Saved data entries

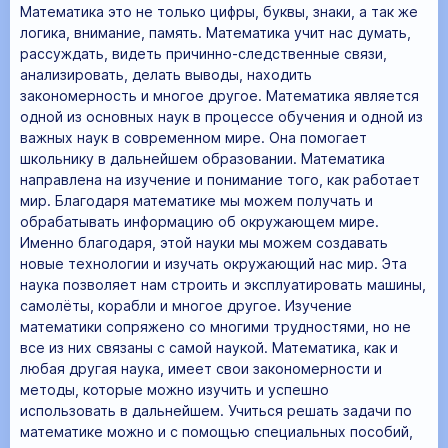
Математика это не только цифры, буквы, знаки, а так же
логика, внимание, память. Математика учит нас думать,
рассуждать, видеть причинно-следственные связи,
анализировать, делать выводы, находить
закономерность и многое другое. Математика является
одной из основных наук в процессе обучения и одной из
важных наук в современном мире. Она помогает
школьнику в дальнейшем образовании. Математика
направлена на изучение и понимание того, как работает
мир. Благодаря математике мы можем получать и
обрабатывать информацию об окружающем мире.
Именно благодаря, этой науки мы можем создавать
новые технологии и изучать окружающий нас мир. Эта
наука позволяет нам строить и эксплуатировать машины,
самолёты, корабли и многое другое. Изучение
математики сопряжено со многими трудностями, но не
все из них связаны с самой наукой. Математика, как и
любая другая наука, имеет свои закономерности и
методы, которые можно изучить и успешно
использовать в дальнейшем. Учиться решать задачи по
математике можно и с помощью специальных пособий,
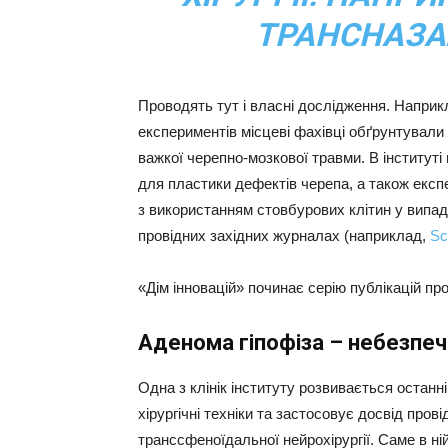
ТРАНСНАЗА
Проводять тут і власні дослідження. Наприк
експериментів місцеві фахівці обґрунтували 
важкої черепно-мозкової травми. В інститут
для пластики дефектів черепа, а також екс
з використанням стовбурових клітин у випад
провідних західних журналах (наприклад,
Sc
«Дім інновацій» починає серію публікацій про 
Аденома гіпофіза – небезпеч
Одна з клінік інституту розвивається остан
хірургічні техніки та застосовує досвід пров
транссфеноїдальної нейрохірургії. Саме в ній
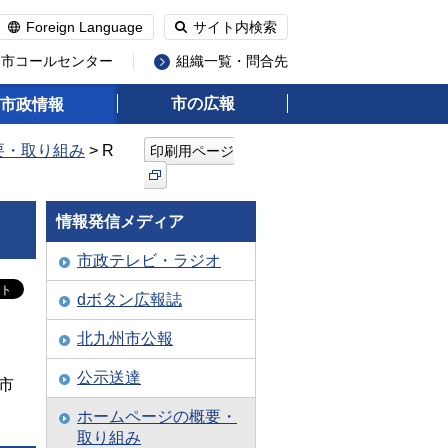
Foreign Language
サイト内検索
州市コールセンター
組織一覧・問合先
市の広報
市政情報
要・取り組み
> R
印刷用ページ
情報発信メディア
市政テレビ・ラジオ
dボタン広報誌
北九州市公報
公示送達
市
ホームページの概要・
取り組み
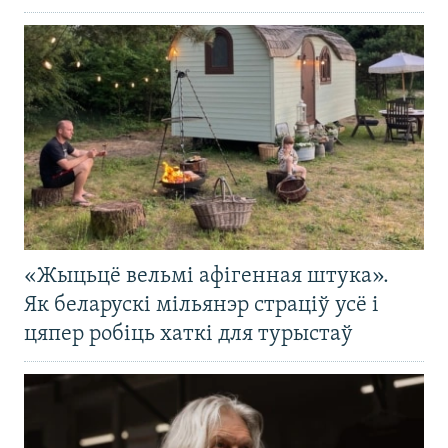
«Жыцьцё вельмі афігенная штука».
Як беларускі мільянэр страціў усё і
цяпер робіць хаткі для турыстаў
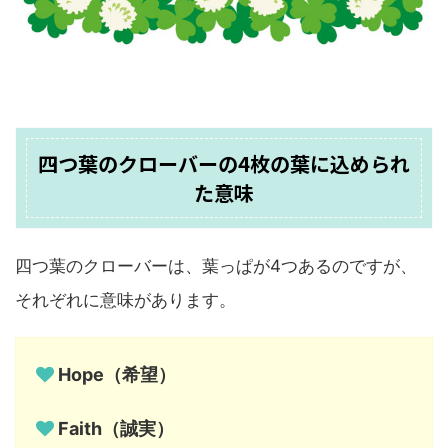
四つ葉のクローバーの4枚の葉に込められ
た意味
四つ葉のクローバーは、葉っぱが4つあるのですが、
それぞれに意味があります。
Hope（希望）
Faith（誠実）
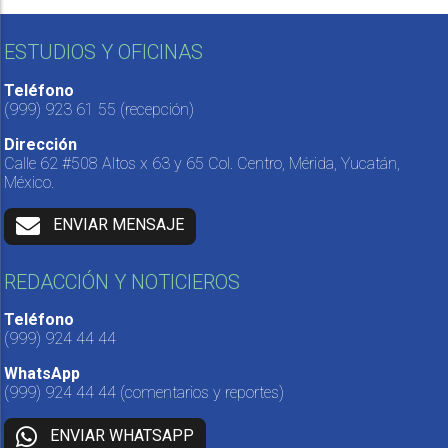
ESTUDIOS Y OFICINAS
Teléfono
(999) 923 61 55
(recepción)
Dirección
Calle 62 #508 Altos x 63 y 65 Col. Centro, Mérida, Yucatán,
México.
ENVIAR MENSAJE
REDACCIÓN Y NOTICIEROS
Teléfono
(999) 924 44 44
WhatsApp
(999) 924 44 44
(comentarios y reportes)
ENVIAR WHATSAPP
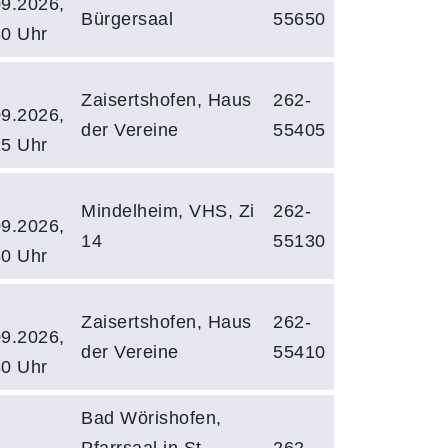
09.2026,
Bürgersaal
55650
30 Uhr
Zaisertshofen, Haus
262-
09.2026,
der Vereine
55405
15 Uhr
Mindelheim, VHS, Zi
262-
09.2026,
14
55130
30 Uhr
Zaisertshofen, Haus
262-
09.2026,
der Vereine
55410
30 Uhr
Bad Wörishofen,
Pfarrsaal in St.
262-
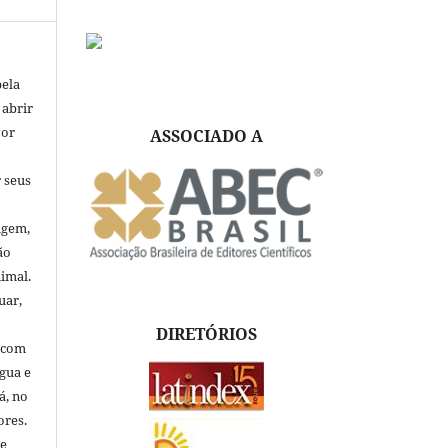
pela
 abrir
vor
ASSOCIADO A
 seus
igem,
ão
nimal.
uar,
DIRETÓRIOS
, com
ngua e
á, no
ores.
de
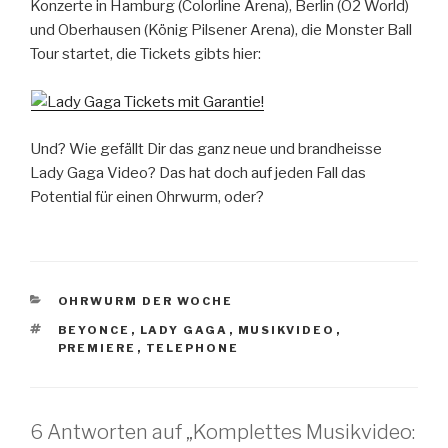
Konzerte in Hamburg (Colorline Arena), Berlin (O2 World)
und Oberhausen (König Pilsener Arena), die Monster Ball
Tour startet, die Tickets gibts hier:
Und? Wie gefällt Dir das ganz neue und brandheisse
Lady Gaga Video? Das hat doch auf jeden Fall das
Potential für einen Ohrwurm, oder?
KATEGORIEN
OHRWURM DER WOCHE
SCHLAGWÖRTER
BEYONCE
,
LADY GAGA
,
MUSIKVIDEO
,
PREMIERE
,
TELEPHONE
6 Antworten auf „Komplettes Musikvideo:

Your goal: I need the lines from the one containing "(recepción)" through the end of the records retyped exactly, with the pictures left out.

Task answer:
(recepción)
Dirección
Calle 62 #508 Altos x 63 y 65 Col. Centro, Mérida, Yucatán,
México.
ENVIAR MENSAJE
REDACCIÓN Y NOTICIEROS
Teléfono
(999) 924 44 44
WhatsApp
(999) 924 44 44
(comentarios y reportes)
ENVIAR WHATSAPP
09.2026,
Bürgersaal
55650
30 Uhr
Zaisertshofen, Haus
262-
09.2026,
der Vereine
55405
15 Uhr
Mindelheim, VHS, Zi
262-
09.2026,
14
55130
30 Uhr
Zaisertshofen, Haus
262-
09.2026,
der Vereine
55410
30 Uhr
Bad Wörishofen,
Pfarrsaal in St.
262-
pela
 abrir
vor
ASSOCIADO A
 seus
igem,
ão
nimal.
uar,
DIRETÓRIOS
, com
ngua e
á, no
ores.
de
Konzerte in Hamburg (Colorline Arena), Berlin (O2 World)
und Oberhausen (König Pilsener Arena), die Monster Ball
Tour startet, die Tickets gibts hier:
Und? Wie gefällt Dir das ganz neue und brandheisse
Lady Gaga Video? Das hat doch auf jeden Fall das
Potential für einen Ohrwurm, oder?
KATEGORIEN
OHRWURM DER WOCHE
SCHLAGWÖRTER
BEYONCE
,
LADY GAGA
,
MUSIKVIDEO
,
PREMIERE
,
TELEPHONE
6 Antworten auf „Komplettes Musikvideo:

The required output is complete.